__WORK ORDER__
Write the entries out again exactly as they stand, but without the pictures.

......

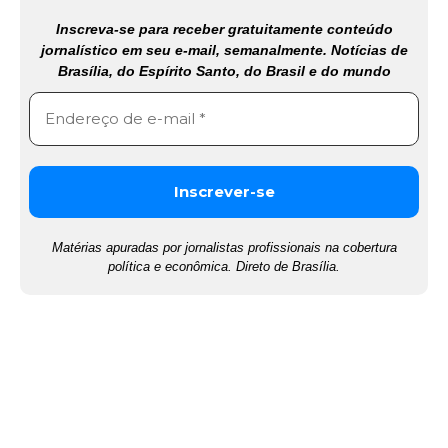
Inscreva-se para receber gratuitamente conteúdo
jornalístico em seu e-mail, semanalmente. Notícias de
Brasília, do Espírito Santo, do Brasil e do mundo
Matérias apuradas por jornalistas profissionais na cobertura
política e econômica. Direto de Brasília.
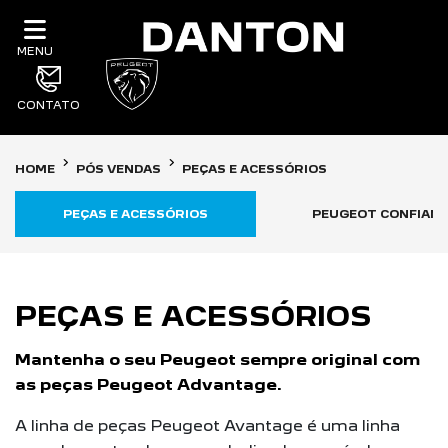
MENU
CONTATO
HOME
PÓS VENDAS
PEÇAS E ACESSÓRIOS
PEÇAS E ACESSÓRIOS
PEUGEOT CONFIAN
PEÇAS E ACESSÓRIOS
Mantenha o seu Peugeot sempre original com
as peças Peugeot Advantage.
A linha de peças Peugeot Avantage é uma linha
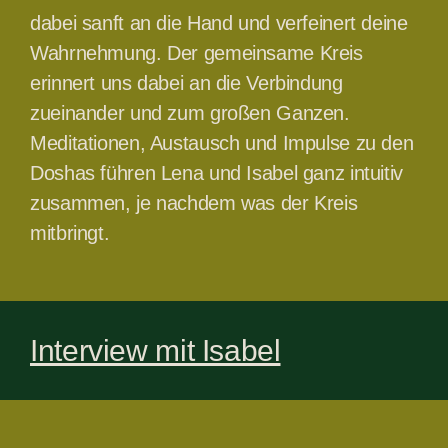
dabei sanft an die Hand und verfeinert deine
Wahrnehmung. Der gemeinsame Kreis
erinnert uns dabei an die Verbindung
zueinander und zum großen Ganzen.
Meditationen, Austausch und Impulse zu den
Doshas führen Lena und Isabel ganz intuitiv
zusammen, je nachdem was der Kreis
mitbringt.
Interview mit Isabel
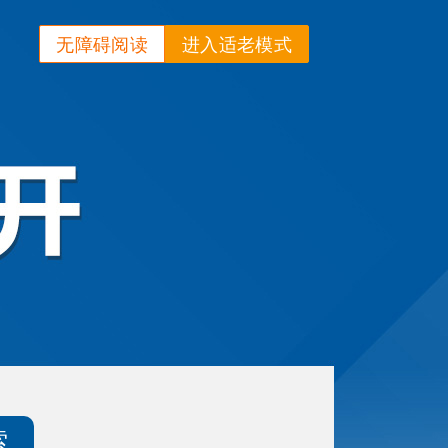
无障碍阅读
进入适老模式
索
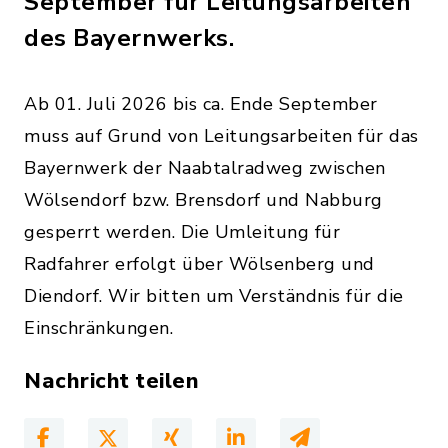
September für Leitungsarbeiten
des Bayernwerks.
Ab 01. Juli 2026 bis ca. Ende September
muss auf Grund von Leitungsarbeiten für das
Bayernwerk der Naabtalradweg zwischen
Wölsendorf bzw. Brensdorf und Nabburg
gesperrt werden. Die Umleitung für
Radfahrer erfolgt über Wölsenberg und
Diendorf. Wir bitten um Verständnis für die
Einschränkungen.
Nachricht teilen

......

__RESPONSE__
Inscreva-se para receber gratuitamente conteúdo
jornalístico em seu e-mail, semanalmente. Notícias de
Brasília, do Espírito Santo, do Brasil e do mundo
Matérias apuradas por jornalistas profissionais na cobertura
política e econômica. Direto de Brasília.
MENU
CONTATO
HOME
PÓS VENDAS
PEÇAS E ACESSÓRIOS
PEÇAS E ACESSÓRIOS
PEUGEOT CONFIAN
PEÇAS E ACESSÓRIOS
Mantenha o seu Peugeot sempre original com
as peças Peugeot Advantage.
A linha de peças Peugeot Avantage é uma linha
dabei sanft an die Hand und verfeinert deine
Wahrnehmung. Der gemeinsame Kreis
erinnert uns dabei an die Verbindung
zueinander und zum großen Ganzen.
Meditationen, Austausch und Impulse zu den
Doshas führen Lena und Isabel ganz intuitiv
zusammen, je nachdem was der Kreis
mitbringt.
Interview mit Isabel
无障碍阅读
进入适老模式
索
September für Leitungsarbeiten
des Bayernwerks.
Ab 01. Juli 2026 bis ca. Ende September
muss auf Grund von Leitungsarbeiten für das
Bayernwerk der Naabtalradweg zwischen
Wölsendorf bzw. Brensdorf und Nabburg
gesperrt werden. Die Umleitung für
Radfahrer erfolgt über Wölsenberg und
Diendorf. Wir bitten um Verständnis für die
Einschränkungen.
Nachricht teilen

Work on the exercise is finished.